▶ [Information shown]
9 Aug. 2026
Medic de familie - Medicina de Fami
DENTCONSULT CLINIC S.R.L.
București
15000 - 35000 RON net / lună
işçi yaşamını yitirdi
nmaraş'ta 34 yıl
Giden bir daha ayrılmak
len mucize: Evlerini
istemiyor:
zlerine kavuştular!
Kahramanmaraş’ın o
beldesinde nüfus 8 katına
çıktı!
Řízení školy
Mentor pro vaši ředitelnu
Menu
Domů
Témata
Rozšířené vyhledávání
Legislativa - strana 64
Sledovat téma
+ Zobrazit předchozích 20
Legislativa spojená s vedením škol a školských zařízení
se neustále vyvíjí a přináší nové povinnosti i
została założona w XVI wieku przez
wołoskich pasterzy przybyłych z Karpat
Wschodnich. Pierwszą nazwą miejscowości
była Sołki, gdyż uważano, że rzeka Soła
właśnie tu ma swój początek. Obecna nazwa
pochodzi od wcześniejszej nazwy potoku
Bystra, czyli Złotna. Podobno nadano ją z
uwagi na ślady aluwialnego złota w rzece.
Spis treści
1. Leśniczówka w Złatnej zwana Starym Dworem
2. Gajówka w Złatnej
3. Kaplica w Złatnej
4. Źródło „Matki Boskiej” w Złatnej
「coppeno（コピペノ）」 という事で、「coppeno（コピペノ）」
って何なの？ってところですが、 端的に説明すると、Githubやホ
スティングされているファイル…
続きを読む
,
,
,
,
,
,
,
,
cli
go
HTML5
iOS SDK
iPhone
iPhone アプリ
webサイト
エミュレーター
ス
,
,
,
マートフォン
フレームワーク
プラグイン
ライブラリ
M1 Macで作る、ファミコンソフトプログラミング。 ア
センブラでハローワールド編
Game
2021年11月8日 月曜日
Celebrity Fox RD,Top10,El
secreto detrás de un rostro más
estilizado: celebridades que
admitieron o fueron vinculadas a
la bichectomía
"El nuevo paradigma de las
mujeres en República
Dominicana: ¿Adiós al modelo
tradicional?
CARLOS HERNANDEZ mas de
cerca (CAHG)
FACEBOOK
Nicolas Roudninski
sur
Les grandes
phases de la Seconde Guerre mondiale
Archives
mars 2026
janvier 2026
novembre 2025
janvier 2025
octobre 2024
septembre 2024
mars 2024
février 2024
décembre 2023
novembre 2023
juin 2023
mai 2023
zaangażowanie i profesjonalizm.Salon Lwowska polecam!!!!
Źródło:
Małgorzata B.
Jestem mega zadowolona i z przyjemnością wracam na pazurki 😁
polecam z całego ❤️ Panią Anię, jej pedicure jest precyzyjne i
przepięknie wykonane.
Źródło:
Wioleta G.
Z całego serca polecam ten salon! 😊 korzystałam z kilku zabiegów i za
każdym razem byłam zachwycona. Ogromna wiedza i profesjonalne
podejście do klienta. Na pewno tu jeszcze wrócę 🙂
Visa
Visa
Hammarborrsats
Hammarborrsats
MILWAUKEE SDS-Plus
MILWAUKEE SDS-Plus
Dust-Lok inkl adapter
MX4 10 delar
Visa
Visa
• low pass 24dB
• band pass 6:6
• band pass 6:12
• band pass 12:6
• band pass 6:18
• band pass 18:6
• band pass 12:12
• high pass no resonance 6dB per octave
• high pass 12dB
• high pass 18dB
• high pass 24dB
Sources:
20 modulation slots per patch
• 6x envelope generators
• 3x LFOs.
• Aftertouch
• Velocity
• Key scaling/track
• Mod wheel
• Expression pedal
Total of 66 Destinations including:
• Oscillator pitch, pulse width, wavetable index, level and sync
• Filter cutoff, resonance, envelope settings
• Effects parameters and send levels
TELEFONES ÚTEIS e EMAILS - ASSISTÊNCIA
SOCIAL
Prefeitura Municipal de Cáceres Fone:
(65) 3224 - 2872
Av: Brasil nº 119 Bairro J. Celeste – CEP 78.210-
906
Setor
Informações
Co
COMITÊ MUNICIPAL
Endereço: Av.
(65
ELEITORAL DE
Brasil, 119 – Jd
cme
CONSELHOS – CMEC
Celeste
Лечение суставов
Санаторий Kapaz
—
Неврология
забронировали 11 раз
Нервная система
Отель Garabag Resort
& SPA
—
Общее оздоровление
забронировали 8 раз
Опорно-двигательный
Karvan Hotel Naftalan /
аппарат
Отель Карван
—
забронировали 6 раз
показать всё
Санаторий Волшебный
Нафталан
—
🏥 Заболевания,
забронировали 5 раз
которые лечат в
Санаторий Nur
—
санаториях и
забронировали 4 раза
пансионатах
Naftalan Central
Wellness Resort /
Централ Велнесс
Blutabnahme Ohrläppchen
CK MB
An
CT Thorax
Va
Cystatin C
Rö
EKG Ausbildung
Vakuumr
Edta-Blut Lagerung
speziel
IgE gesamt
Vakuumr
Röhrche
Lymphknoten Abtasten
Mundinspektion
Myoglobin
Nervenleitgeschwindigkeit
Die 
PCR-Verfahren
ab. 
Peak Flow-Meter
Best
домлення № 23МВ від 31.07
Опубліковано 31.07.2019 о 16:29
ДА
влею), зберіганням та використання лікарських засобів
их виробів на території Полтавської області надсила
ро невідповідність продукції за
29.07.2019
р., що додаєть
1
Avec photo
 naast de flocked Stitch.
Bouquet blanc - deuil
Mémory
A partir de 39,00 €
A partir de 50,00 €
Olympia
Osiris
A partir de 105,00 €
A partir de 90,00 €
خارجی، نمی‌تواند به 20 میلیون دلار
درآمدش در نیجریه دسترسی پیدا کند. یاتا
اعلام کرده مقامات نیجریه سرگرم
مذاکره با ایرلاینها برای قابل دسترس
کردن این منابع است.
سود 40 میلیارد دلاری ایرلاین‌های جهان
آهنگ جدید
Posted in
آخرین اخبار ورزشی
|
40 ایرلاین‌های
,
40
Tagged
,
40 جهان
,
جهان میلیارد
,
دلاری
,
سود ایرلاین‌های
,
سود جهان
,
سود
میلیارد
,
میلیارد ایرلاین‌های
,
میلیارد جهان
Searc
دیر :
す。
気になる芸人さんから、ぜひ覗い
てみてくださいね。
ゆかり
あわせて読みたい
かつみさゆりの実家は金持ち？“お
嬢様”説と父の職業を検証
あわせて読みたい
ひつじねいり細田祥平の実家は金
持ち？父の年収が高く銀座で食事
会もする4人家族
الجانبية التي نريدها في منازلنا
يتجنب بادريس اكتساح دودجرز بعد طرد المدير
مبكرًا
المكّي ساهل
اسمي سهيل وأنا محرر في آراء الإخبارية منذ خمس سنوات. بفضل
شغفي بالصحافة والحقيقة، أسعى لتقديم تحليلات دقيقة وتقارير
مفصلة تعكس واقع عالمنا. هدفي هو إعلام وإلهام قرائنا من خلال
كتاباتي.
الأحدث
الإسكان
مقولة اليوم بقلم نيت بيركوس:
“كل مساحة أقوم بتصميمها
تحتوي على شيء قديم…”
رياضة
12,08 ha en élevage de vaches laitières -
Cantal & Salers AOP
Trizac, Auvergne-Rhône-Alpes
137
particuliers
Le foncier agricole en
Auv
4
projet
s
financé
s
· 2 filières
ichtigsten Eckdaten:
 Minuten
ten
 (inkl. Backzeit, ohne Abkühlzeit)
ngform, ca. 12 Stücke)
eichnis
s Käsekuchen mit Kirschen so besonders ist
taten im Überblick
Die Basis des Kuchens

▶ [Task description]
Give back the entries above exactly as they are, from their first line through the line that contains "novembre 2025", both included, with nothing else.

▶ [Result of this exercise]
9 Aug. 2026
Medic de familie - Medicina de Fami
DENTCONSULT CLINIC S.R.L.
București
15000 - 35000 RON net / lună
işçi yaşamını yitirdi
nmaraş'ta 34 yıl
Giden bir daha ayrılmak
len mucize: Evlerini
istemiyor:
zlerine kavuştular!
Kahramanmaraş’ın o
beldesinde nüfus 8 katına
çıktı!
Řízení školy
Mentor pro vaši ředitelnu
Menu
Domů
Témata
Rozšířené vyhledávání
Legislativa - strana 64
Sledovat téma
+ Zobrazit předchozích 20
Legislativa spojená s vedením škol a školských zařízení
se neustále vyvíjí a přináší nové povinnosti i
została założona w XVI wieku przez
wołoskich pasterzy przybyłych z Karpat
Wschodnich. Pierwszą nazwą miejscowości
była Sołki, gdyż uważano, że rzeka Soła
właśnie tu ma swój początek. Obecna nazwa
pochodzi od wcześniejszej nazwy potoku
Bystra, czyli Złotna. Podobno nadano ją z
uwagi na ślady aluwialnego złota w rzece.
Spis treści
1. Leśniczówka w Złatnej zwana Starym Dworem
2. Gajówka w Złatnej
3. Kaplica w Złatnej
4. Źródło „Matki Boskiej” w Złatnej
「coppeno（コピペノ）」 という事で、「coppeno（コピペノ）」
って何なの？ってところですが、 端的に説明すると、Githubやホ
スティングされているファイル…
続きを読む
,
,
,
,
,
,
,
,
cli
go
HTML5
iOS SDK
iPhone
iPhone アプリ
webサイト
エミュレーター
ス
,
,
,
マートフォン
フレームワーク
プラグイン
ライブラリ
M1 Macで作る、ファミコンソフトプログラミング。 ア
センブラでハローワールド編
Game
2021年11月8日 月曜日
Celebrity Fox RD,Top10,El
secreto detrás de un rostro más
estilizado: celebridades que
admitieron o fueron vinculadas a
la bichectomía
"El nuevo paradigma de las
mujeres en República
Dominicana: ¿Adiós al modelo
tradicional?
CARLOS HERNANDEZ mas de
cerca (CAHG)
FACEBOOK
Nicolas Roudninski
sur
Les grandes
phases de la Seconde Guerre mondiale
Archives
mars 2026
janvier 2026
novembre 2025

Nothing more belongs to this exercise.